— What you need to do —
The expected result is the full set of records, copied precisely, with images dropped.

— Provided entries —
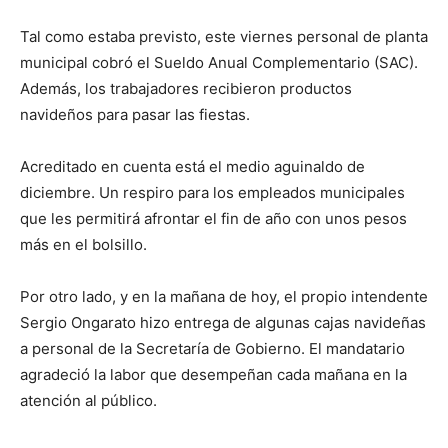
Tal como estaba previsto, este viernes personal de planta
municipal cobró el Sueldo Anual Complementario (SAC).
Además, los trabajadores recibieron productos
navideños para pasar las fiestas.
Acreditado en cuenta está el medio aguinaldo de
diciembre. Un respiro para los empleados municipales
que les permitirá afrontar el fin de año con unos pesos
más en el bolsillo.
Por otro lado, y en la mañana de hoy, el propio intendente
Sergio Ongarato hizo entrega de algunas cajas navideñas
a personal de la Secretaría de Gobierno. El mandatario
agradeció la labor que desempeñan cada mañana en la
atención al público.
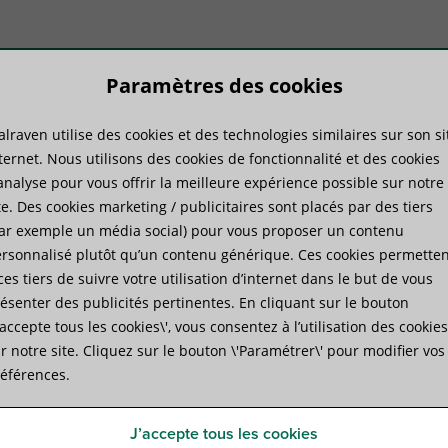
Paramètres des cookies
lraven utilise des cookies et des technologies similaires sur son si
duits
Savoir-faire
Services
ternet. Nous utilisons des cookies de fonctionnalité et des cookies
analyse pour vous offrir la meilleure expérience possible sur notre
te. Des cookies marketing / publicitaires sont placés par des tiers
»
Walraven IKS-2000® Cartes d’impression (DIN 2403)
ar exemple un média social) pour vous proposer un contenu
rsonnalisé plutôt qu’un contenu générique. Ces cookies permetten
ces tiers de suivre votre utilisation d’internet dans le but de vous
Walraven IKS-2000® Cartes
ésenter des publicités pertinentes. En cliquant sur le bouton
J’accepte tous les cookies\', vous consentez à l’utilisation des cookies
2403)
r notre site. Cliquez sur le bouton \'Paramétrer\' pour modifier vos
éférences.
pour l'identification des installations
J’accepte tous les cookies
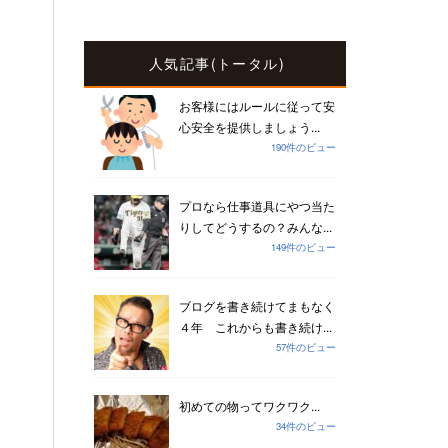
人気記事(トータル)
お客様にはルールに従って安
心安全を提供しましょう...
190件のビュー
プロなら仕事道具にやつ当た
りしてどうするの？みんな...
149件のビュー
ブログを書き続けてまもなく
４年 これからも書き続け...
57件のビュー
初めての物ってワクワク...
34件のビュー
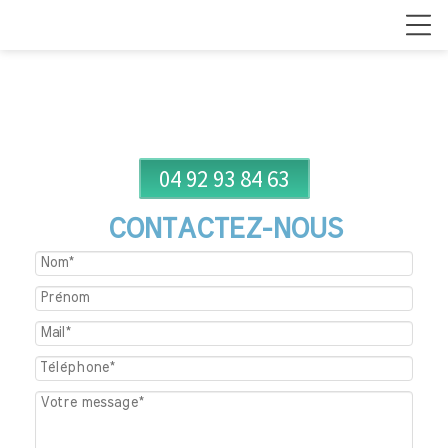
04 92 93 84 63
CONTACTEZ-NOUS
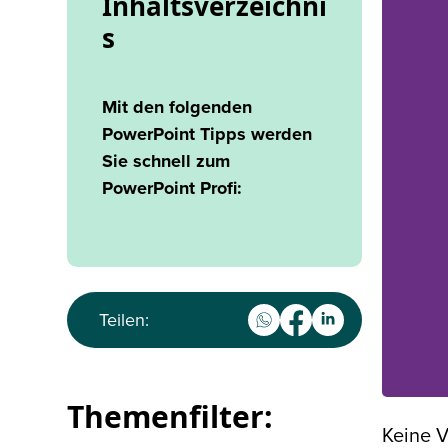
Inhaltsverzeichni
s
Mit den folgenden
PowerPoint Tipps werden
Sie schnell zum
PowerPoint Profi:
Teilen:
Themenfilter:
Keine V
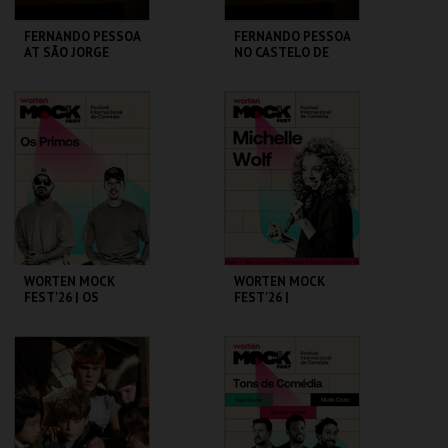
FERNANDO PESSOA
FERNANDO PESSOA
AT SÃO JORGE
NO CASTELO DE
CASTLE
SÃO JORGE
CASA FERNANDO
CASA FERNANDO
PESSOA
PESSOA
MAIS INFO
MAIS INFO
COMPRAR
COMPRAR
WORTEN MOCK
WORTEN MOCK
FEST'26 | OS
FEST'26 |
PRIMOS
MICHELLE WOLF
CINEMA SÃO JORGE .
CINEMA SÃO JORGE .
MAIS INFO
MAIS INFO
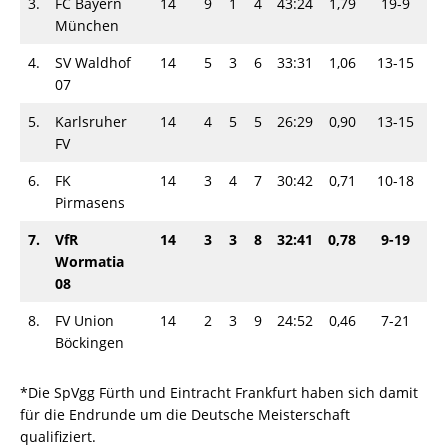
3.
FC Bayern
14
9
1
4
43:24
1,79
19-9
München
4.
SV Waldhof
14
5
3
6
33:31
1,06
13-15
07
5.
Karlsruher
14
4
5
5
26:29
0,90
13-15
FV
6.
FK
14
3
4
7
30:42
0,71
10-18
Pirmasens
7.
VfR
14
3
3
8
32:41
0,78
9-19
Wormatia
08
8.
FV Union
14
2
3
9
24:52
0,46
7-21
Böckingen
*Die SpVgg Fürth und Eintracht Frankfurt haben sich damit
für die Endrunde um die Deutsche Meisterschaft
qualifiziert.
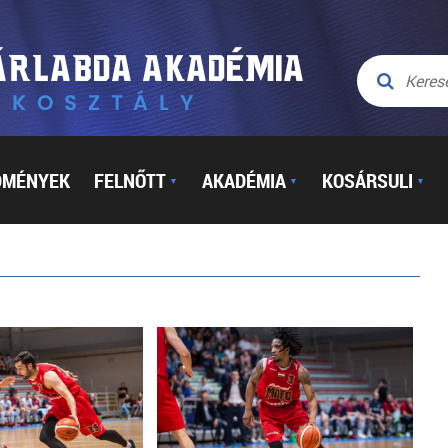
DMÉNYEK
FELNŐTT
AKADÉMIA
KOSÁRSULI
▼
▼
▼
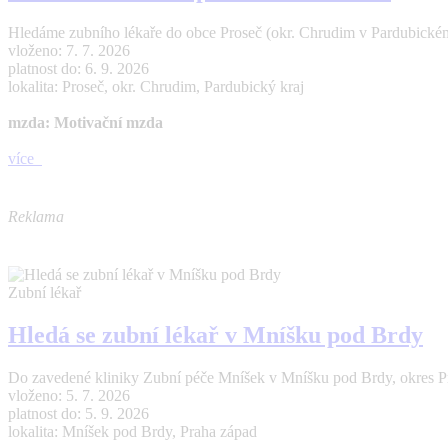
Hledáme zubního lékaře do obce Proseč (okr. Chrudim v Pardubickém 
vloženo: 7. 7. 2026
platnost do: 6. 9. 2026
lokalita: Proseč, okr. Chrudim, Pardubický kraj
mzda: Motivační mzda
více
Reklama
Zubní lékař
Hledá se zubní lékař v Mníšku pod Brdy
Do zavedené kliniky Zubní péče Mníšek v Mníšku pod Brdy, okres Pr
vloženo: 5. 7. 2026
platnost do: 5. 9. 2026
lokalita: Mníšek pod Brdy, Praha západ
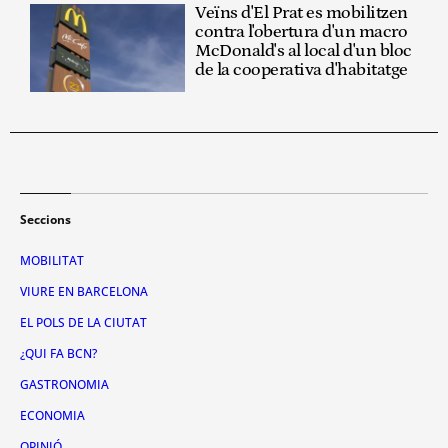
Veïns d'El Prat es mobilitzen
contra l'obertura d'un macro
McDonald's al local d'un bloc
de la cooperativa d'habitatge
Seccions
MOBILITAT
VIURE EN BARCELONA
EL POLS DE LA CIUTAT
¿QUI FA BCN?
GASTRONOMIA
ECONOMIA
OPINIÓ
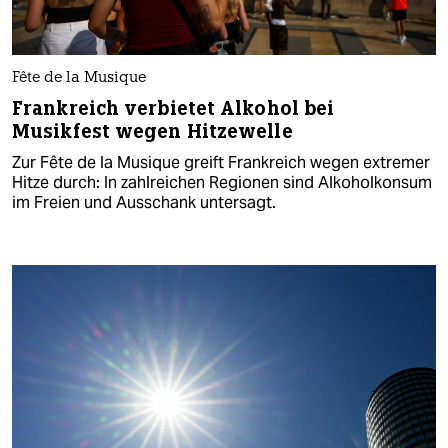
Fête de la Musique
Frankreich verbietet Alkohol bei
Musikfest wegen Hitzewelle
Zur Fête de la Musique greift Frankreich wegen extremer
Hitze durch: In zahlreichen Regionen sind Alkoholkonsum
im Freien und Ausschank untersagt.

— Completed task —
Tal como estaba previsto, este viernes personal de planta
municipal cobró el Sueldo Anual Complementario (SAC).
Además, los trabajadores recibieron productos
navideños para pasar las fiestas.
Acreditado en cuenta está el medio aguinaldo de
diciembre. Un respiro para los empleados municipales
que les permitirá afrontar el fin de año con unos pesos
más en el bolsillo.
Por otro lado, y en la mañana de hoy, el propio intendente
Sergio Ongarato hizo entrega de algunas cajas navideñas
a personal de la Secretaría de Gobierno. El mandatario
agradeció la labor que desempeñan cada mañana en la
atención al público.
Paramètres des cookies
lraven utilise des cookies et des technologies similaires sur son si
duits
Savoir-faire
Services
ternet. Nous utilisons des cookies de fonctionnalité et des cookies
analyse pour vous offrir la meilleure expérience possible sur notre
te. Des cookies marketing / publicitaires sont placés par des tiers
»
Walraven IKS-2000® Cartes d’impression (DIN 2403)
ar exemple un média social) pour vous proposer un contenu
rsonnalisé plutôt qu’un contenu générique. Ces cookies permetten
ces tiers de suivre votre utilisation d’internet dans le but de vous
Walraven IKS-2000® Cartes
ésenter des publicités pertinentes. En cliquant sur le bouton
J’accepte tous les cookies\', vous consentez à l’utilisation des cookies
2403)
r notre site. Cliquez sur le bouton \'Paramétrer\' pour modifier vos
éférences.
pour l'identification des installations
J’accepte tous les cookies
人気記事(トータル)
お客様にはルールに従って安
心安全を提供しましょう...
190件のビュー
プロなら仕事道具にやつ当た
りしてどうするの？みんな...
149件のビュー
ブログを書き続けてまもなく
４年 これからも書き続け...
57件のビュー
初めての物ってワクワク...
34件のビュー
04 92 93 84 63
CONTACTEZ-NOUS
Inhaltsverzeichni
s
Mit den folgenden
PowerPoint Tipps werden
Sie schnell zum
PowerPoint Profi:
Teilen:
Themenfilter:
Keine V
FERNANDO PESSOA
FERNANDO PESSOA
AT SÃO JORGE
NO CASTELO DE
CASTLE
SÃO JORGE
CASA FERNANDO
CASA FERNANDO
PESSOA
PESSOA
MAIS INFO
MAIS INFO
COMPRAR
COMPRAR
WORTEN MOCK
WORTEN MOCK
FEST'26 | OS
FEST'26 |
PRIMOS
MICHELLE WOLF
CINEMA SÃO JORGE .
CINEMA SÃO JORGE .
MAIS INFO
MAIS INFO
3.
FC Bayern
14
9
1
4
43:24
1,79
19-9
München
4.
SV Waldhof
14
5
3
6
33:31
1,06
13-15
07
5.
Karlsruher
14
4
5
5
26:29
0,90
13-15
FV
6.
FK
14
3
4
7
30:42
0,71
10-18
Pirmasens
7.
VfR
14
3
3
8
32:41
0,78
9-19
Wormatia
08
8.
FV Union
14
2
3
9
24:52
0,46
7-21
Böckingen
*Die SpVgg Fürth und Eintracht Frankfurt haben sich damit
für die Endrunde um die Deutsche Meisterschaft
qualifiziert.
DMÉNYEK
FELNŐTT
AKADÉMIA
KOSÁRSULI
▼
▼
▼
Hledáme zubního lékaře do obce Proseč (okr. Chrudim v Pardubickém 
vloženo: 7. 7. 2026
platnost do: 6. 9. 2026
lokalita: Proseč, okr. Chrudim, Pardubický kraj
mzda: Motivační mzda
více
Reklama
Zubní lékař
Hledá se zubní lékař v Mníšku pod Brdy
Do zavedené kliniky Zubní péče Mníšek v Mníšku pod Brdy, okres Pr
vloženo: 5. 7. 2026
platnost do: 5. 9. 2026
lokalita: Mníšek pod Brdy, Praha západ
Veïns d'El Prat es mobilitzen
contra l'obertura d'un macro
McDonald's al local d'un bloc
de la cooperativa d'habitatge
Seccions
MOBILITAT
VIURE EN BARCELONA
EL POLS DE LA CIUTAT
¿QUI FA BCN?
GASTRONOMIA
ECONOMIA
OPINIÓ
Fête de la Musique
Frankreich verbietet Alkohol bei
Musikfest wegen Hitzewelle
Zur Fête de la Musique greift Frankreich wegen extremer
Hitze durch: In zahlreichen Regionen sind Alkoholkonsum
im Freien und Ausschank untersagt.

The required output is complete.